## ÜBUNGSTEXT
◆ ◆ ◆ ◆

Von einem Netzwerkeffekt spricht man, wenn ein Produkt durch steigende Anzahl an Nutzern an Wert gewinnt. Erinnern Sie sich an Orkut? Es wurde eingestellt, da es von kaum jemandem genutzt wurde. Und warum wurde es von kaum jemandem genutzt? Aus eben demselben Grund: Kaum jemand nutzte es. Sicherlich spielten auch andere Faktoren eine Rolle, doch da es so wenige Nutzer hatte, besaß es als Dienst nur einen geringen Wert und Nutzen.

Netzwerkeffekte spielen eine sehr große Rolle, wenn es um Kryptowährungen geht. Geld und Blockchains dienen letztlich den Menschen. Somit gilt: je mehr Menschen ein Netzwerk verwenden, desto größer ist sein Nutzen als Dienstleistung für seine Nutzer.

◆ ◆ ◆ ◆

## EXTRAHIERTE DATEN
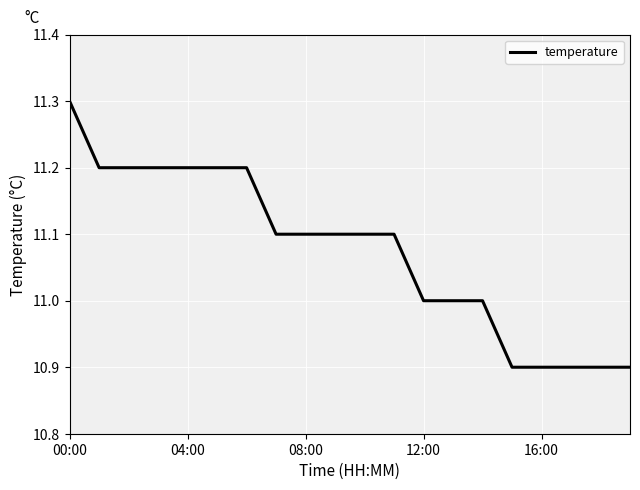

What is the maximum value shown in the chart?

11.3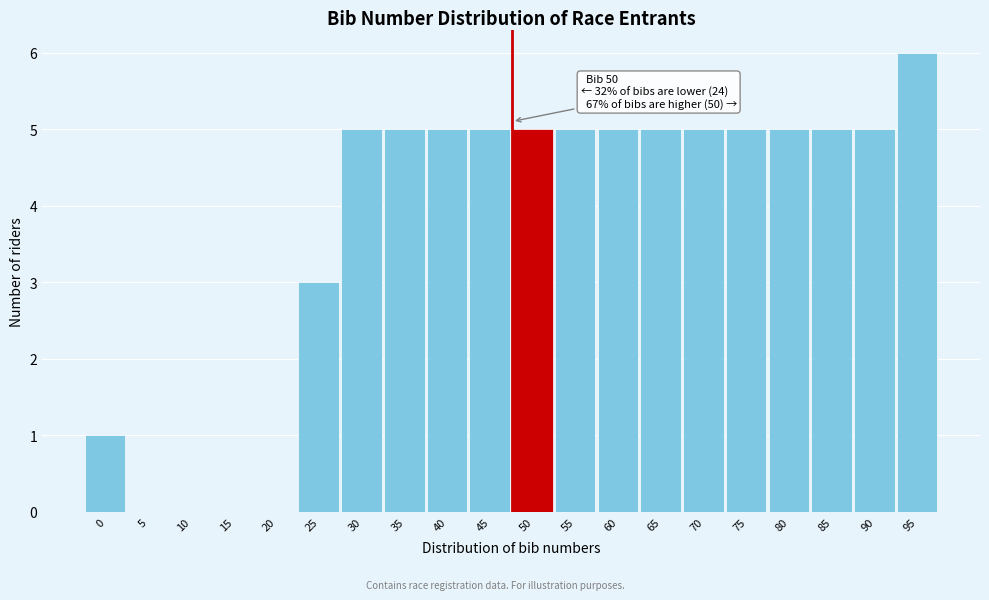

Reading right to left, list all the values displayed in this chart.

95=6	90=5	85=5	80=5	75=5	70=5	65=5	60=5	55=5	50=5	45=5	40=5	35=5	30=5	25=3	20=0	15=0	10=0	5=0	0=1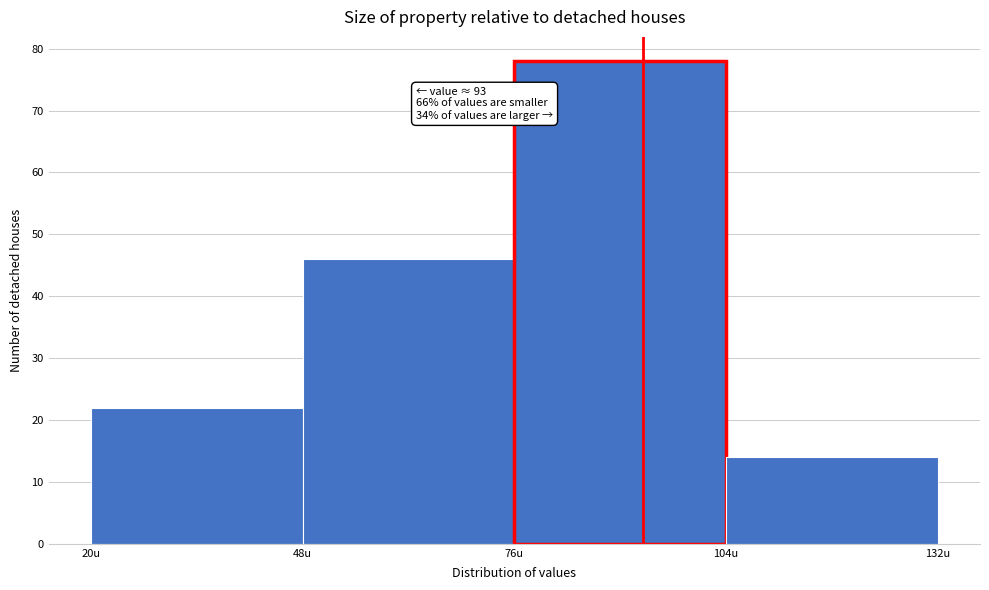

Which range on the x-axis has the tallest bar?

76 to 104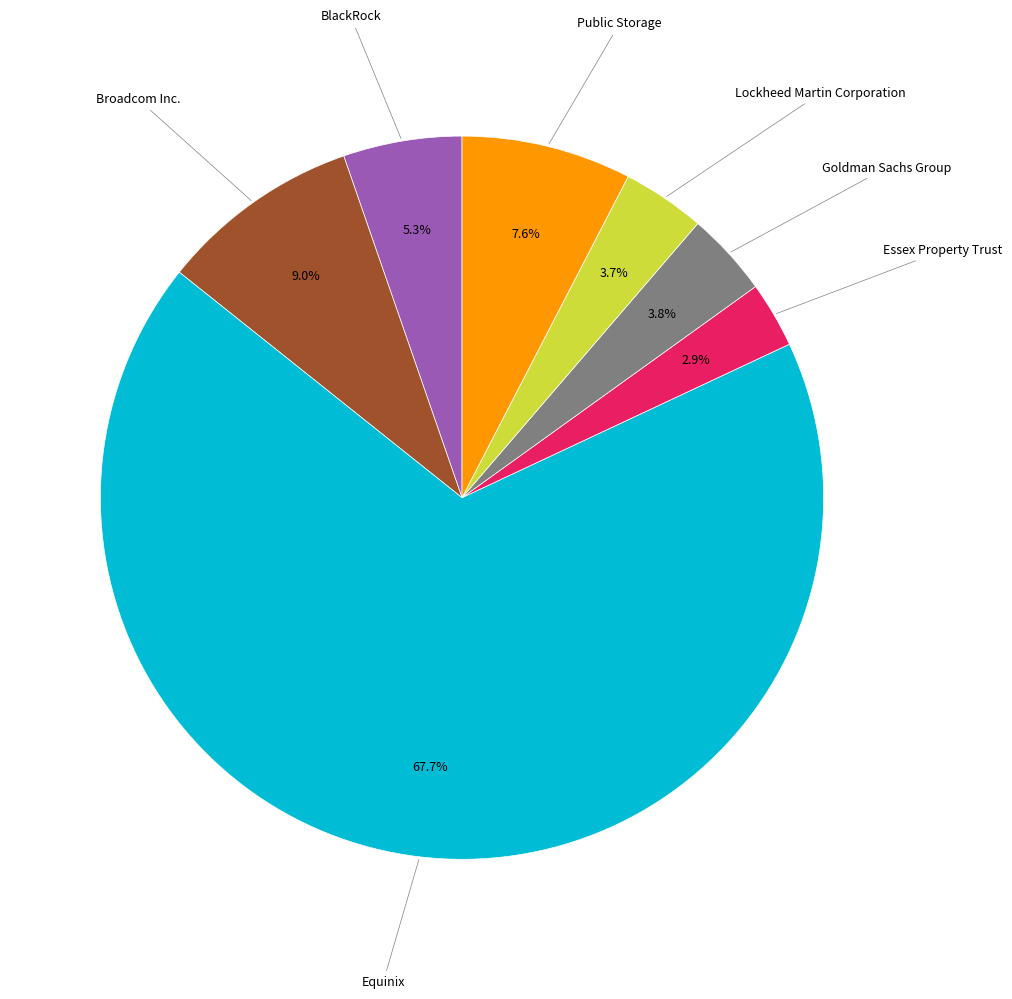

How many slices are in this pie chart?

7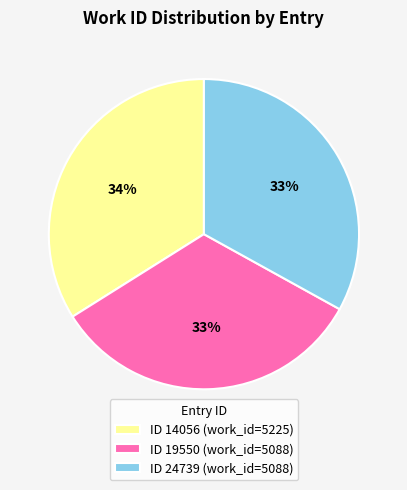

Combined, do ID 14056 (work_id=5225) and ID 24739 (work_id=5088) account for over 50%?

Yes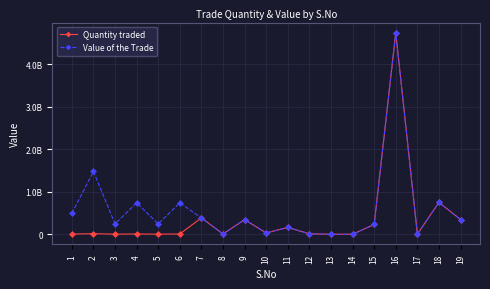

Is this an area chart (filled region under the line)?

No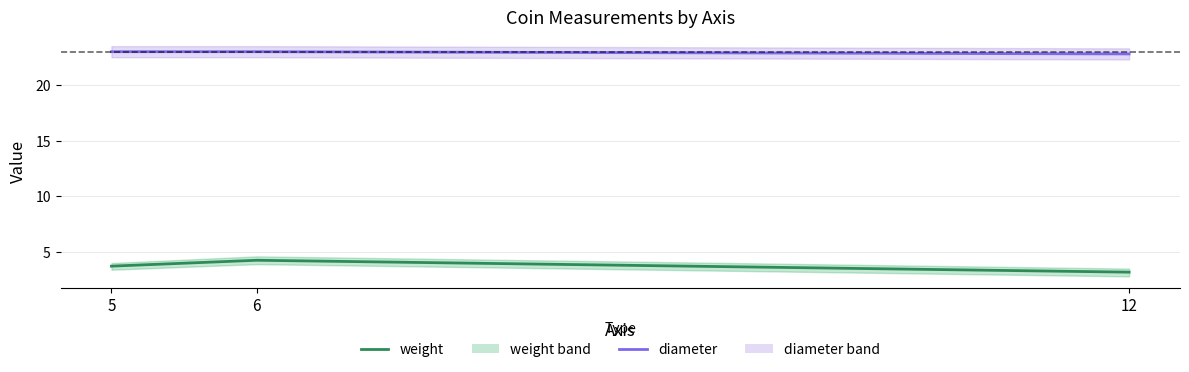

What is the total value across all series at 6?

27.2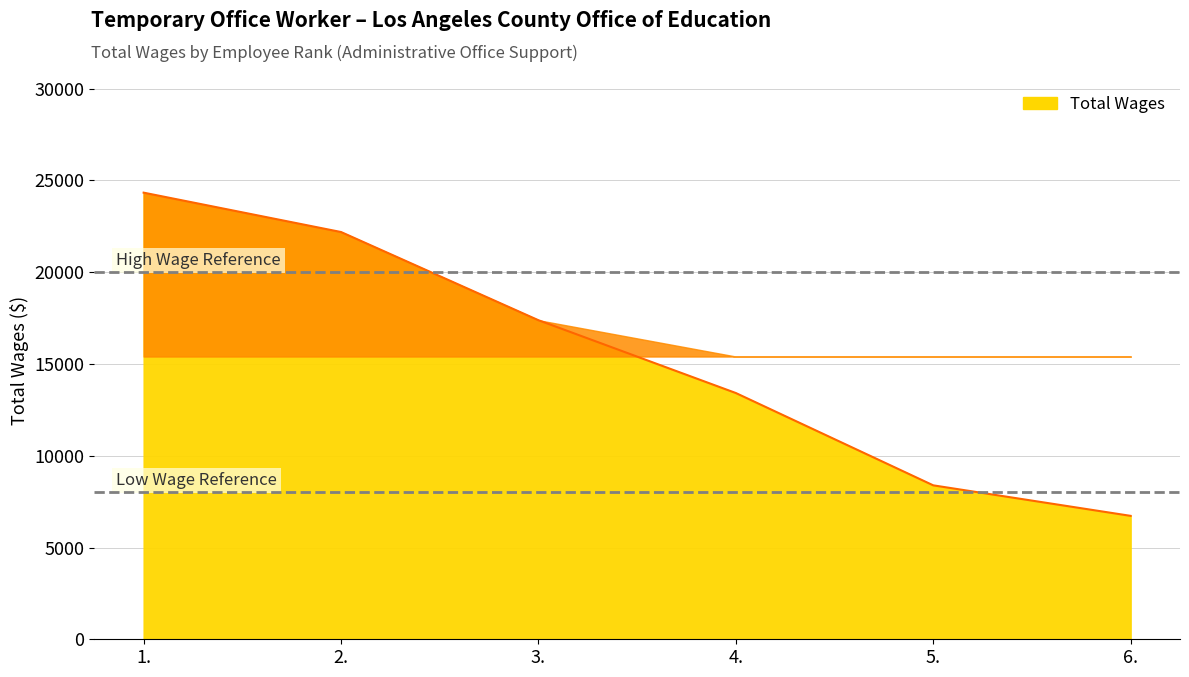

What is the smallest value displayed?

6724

◆ ◆ ◆ ◆

## AUFGABENZIEL
Fassen Sie den Absatz des Übungstexts, der mit „Von einem Netzwerkeffekt spricht man“ beginnt, kürzer und behalten Sie seine wesentlichen Aussagen bei. Die Einträge werden für diese Aufgabe nicht gebraucht.

## ANTWORT
Ein Netzwerkeffekt liegt vor, wenn ein Produkt mit wachsender Nutzerzahl an Wert gewinnt. Orkut zeigt das: Der Dienst wurde eingestellt, weil ihn kaum jemand nutzte, und kaum jemand nutzte ihn, weil ihn kaum jemand nutzte. Neben anderen Faktoren hatte er wegen der wenigen Nutzer nur geringen Wert und Nutzen.